→ **PROBLEM**: What is needed is every line of the data that includes the word "hand". Please copy each one.
Start of STORED DATA
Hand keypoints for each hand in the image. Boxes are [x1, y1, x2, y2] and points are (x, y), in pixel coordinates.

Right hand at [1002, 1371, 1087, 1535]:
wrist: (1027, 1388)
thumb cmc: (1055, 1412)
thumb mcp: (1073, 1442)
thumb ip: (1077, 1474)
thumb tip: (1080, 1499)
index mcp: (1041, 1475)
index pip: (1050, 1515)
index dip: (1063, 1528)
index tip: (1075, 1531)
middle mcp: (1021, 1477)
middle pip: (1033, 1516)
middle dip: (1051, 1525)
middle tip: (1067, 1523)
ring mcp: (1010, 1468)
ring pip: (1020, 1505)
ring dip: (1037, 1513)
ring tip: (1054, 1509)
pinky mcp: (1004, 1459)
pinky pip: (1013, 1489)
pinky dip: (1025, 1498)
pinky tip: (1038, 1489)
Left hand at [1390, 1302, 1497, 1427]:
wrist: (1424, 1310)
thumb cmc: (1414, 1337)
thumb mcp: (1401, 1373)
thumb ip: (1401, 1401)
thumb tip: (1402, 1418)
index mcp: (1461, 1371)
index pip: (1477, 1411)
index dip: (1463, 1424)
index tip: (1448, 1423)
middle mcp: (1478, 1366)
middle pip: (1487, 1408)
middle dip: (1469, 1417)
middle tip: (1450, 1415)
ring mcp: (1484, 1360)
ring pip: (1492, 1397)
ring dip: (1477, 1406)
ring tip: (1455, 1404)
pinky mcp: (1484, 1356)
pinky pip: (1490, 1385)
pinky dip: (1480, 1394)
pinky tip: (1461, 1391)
End of STORED DATA
→ **ANSWER SECTION**:
Hand keypoints for each hand in the image. Boxes are [x1, y1, x2, y2] and points are (x, y), in pixel coordinates.
Right hand at [1002, 1371, 1087, 1535]:
Left hand at [1390, 1302, 1497, 1427]:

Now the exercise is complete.